All comments are welcomed.

The Game with Cara Lindstrom by Alexandra Sokoloff

bitter-moonAs a ward of the court, Cara’s Thanksgiving would be entirely different from the warm holiday we generally associate with the day. This season especially I wanted to remember that not everyone is sitting down to turkey dinners and football and family.

The van turns, rolls up a curved drive toward a low, wide suburban box with two wings, a brown lawn, scruffy palm trees and a dry fountain with a dusty angel. The group home.

She gets out of the van holding her cheap backpack, containing one change of clothes: jeans and a turtleneck, and socks and a sleep shirt. All the possessions she has in the world.

She forces herself to walk up the path to the porch. She is looking at the doors, the windows, the gates, checking escape routes, even as The Game begins. The Game of Normal.

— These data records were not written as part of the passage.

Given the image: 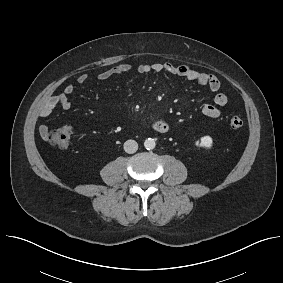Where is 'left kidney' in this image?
Instances as JSON below:
<instances>
[{
	"instance_id": "obj_1",
	"label": "left kidney",
	"mask_w": 283,
	"mask_h": 283,
	"mask_svg": "<svg viewBox=\"0 0 283 283\" xmlns=\"http://www.w3.org/2000/svg\"><path fill=\"white\" fill-rule=\"evenodd\" d=\"M195 145L206 148V149H210L213 145V139L211 136L206 135V136L201 137L200 141H196Z\"/></svg>"
}]
</instances>
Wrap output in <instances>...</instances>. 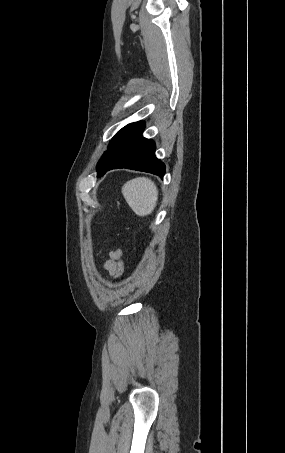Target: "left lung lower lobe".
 <instances>
[{"label": "left lung lower lobe", "instance_id": "obj_1", "mask_svg": "<svg viewBox=\"0 0 285 453\" xmlns=\"http://www.w3.org/2000/svg\"><path fill=\"white\" fill-rule=\"evenodd\" d=\"M144 127L143 122H136L127 128L98 177L111 169L128 168L149 172L163 178L165 165L155 156V143L142 136Z\"/></svg>", "mask_w": 285, "mask_h": 453}]
</instances>
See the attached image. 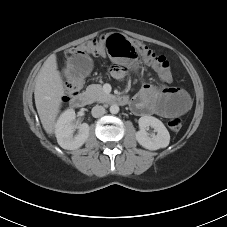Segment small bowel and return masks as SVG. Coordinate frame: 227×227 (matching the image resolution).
<instances>
[{"label":"small bowel","instance_id":"1","mask_svg":"<svg viewBox=\"0 0 227 227\" xmlns=\"http://www.w3.org/2000/svg\"><path fill=\"white\" fill-rule=\"evenodd\" d=\"M136 63L115 62L111 75L117 80H124L129 69L136 70ZM91 69V60L83 53L74 54L62 68L63 77L73 83L80 84ZM131 107L137 115L157 114L172 117L185 113L190 107V98L181 88H159L144 83L131 101Z\"/></svg>","mask_w":227,"mask_h":227}]
</instances>
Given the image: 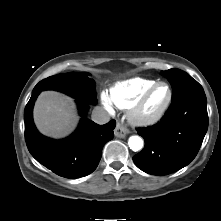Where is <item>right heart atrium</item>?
Segmentation results:
<instances>
[{
  "label": "right heart atrium",
  "mask_w": 221,
  "mask_h": 221,
  "mask_svg": "<svg viewBox=\"0 0 221 221\" xmlns=\"http://www.w3.org/2000/svg\"><path fill=\"white\" fill-rule=\"evenodd\" d=\"M101 101L108 110H112V102L106 93H102Z\"/></svg>",
  "instance_id": "1"
}]
</instances>
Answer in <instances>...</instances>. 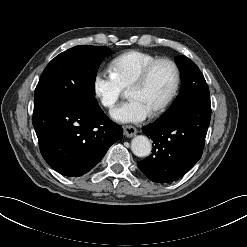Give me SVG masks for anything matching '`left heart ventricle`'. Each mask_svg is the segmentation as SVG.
Masks as SVG:
<instances>
[{"label":"left heart ventricle","instance_id":"obj_1","mask_svg":"<svg viewBox=\"0 0 247 247\" xmlns=\"http://www.w3.org/2000/svg\"><path fill=\"white\" fill-rule=\"evenodd\" d=\"M173 81V69L168 64H160L153 70L147 82L128 91V96L139 100L152 110L167 96Z\"/></svg>","mask_w":247,"mask_h":247}]
</instances>
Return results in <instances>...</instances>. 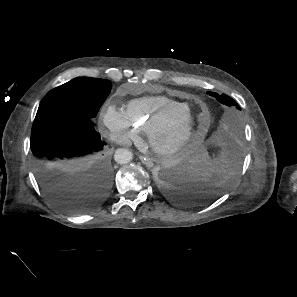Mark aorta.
I'll return each mask as SVG.
<instances>
[{"label": "aorta", "mask_w": 297, "mask_h": 297, "mask_svg": "<svg viewBox=\"0 0 297 297\" xmlns=\"http://www.w3.org/2000/svg\"><path fill=\"white\" fill-rule=\"evenodd\" d=\"M114 159L118 164H126L133 159V154L128 149L120 148L116 150Z\"/></svg>", "instance_id": "762f6f07"}]
</instances>
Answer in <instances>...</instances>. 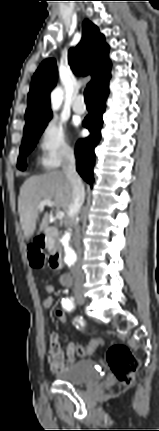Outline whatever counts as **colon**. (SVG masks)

She must play it—play it and win.

She will never go back to jail, ever.

She is fourteen.

Inside the entry hall she glances around quickly, memorizing the floor plan and exits. She has been in the black hole of The Cage for two endless years. But there is nothing she doesn’t know about group homes. She has been on every level. Levels 13 and 14 serve the most troubled children; they are basically small mental institutions. This home is a Level 5: there is no psychiatrist on site, but one will come every week. There will be five other wards of the court, drugged to the gills, and a staff that changes shifts every eight to ten hours. The staff’s stated job is to watch you. Keep you from hurting yourself, the other residents, and other people. Most of the staff works for the paycheck. A few are crusaders. Others . . . others best not to think about.

She will go to school, then straight back to the home. Ask permission for everything: to get food from the refrigerator, to watch TV, use the phone, go into the backyard, or take a shower. Bedroom doors must be left open at all times. The mirrors in the bathroom will be polished steel, not glass, to prevent wards from breaking the glass and slashing their wrists.

But all told, it is better than The Cage. There are windows. There are no shackles. Little things like that. And for the moment, it is safe enough. There are worse things out there than zoned-out kids.

Much worse.

She finds the psychiatrist sitting behind an ugly desk in a long room lined with books. She sits, and he begins the way they always begin.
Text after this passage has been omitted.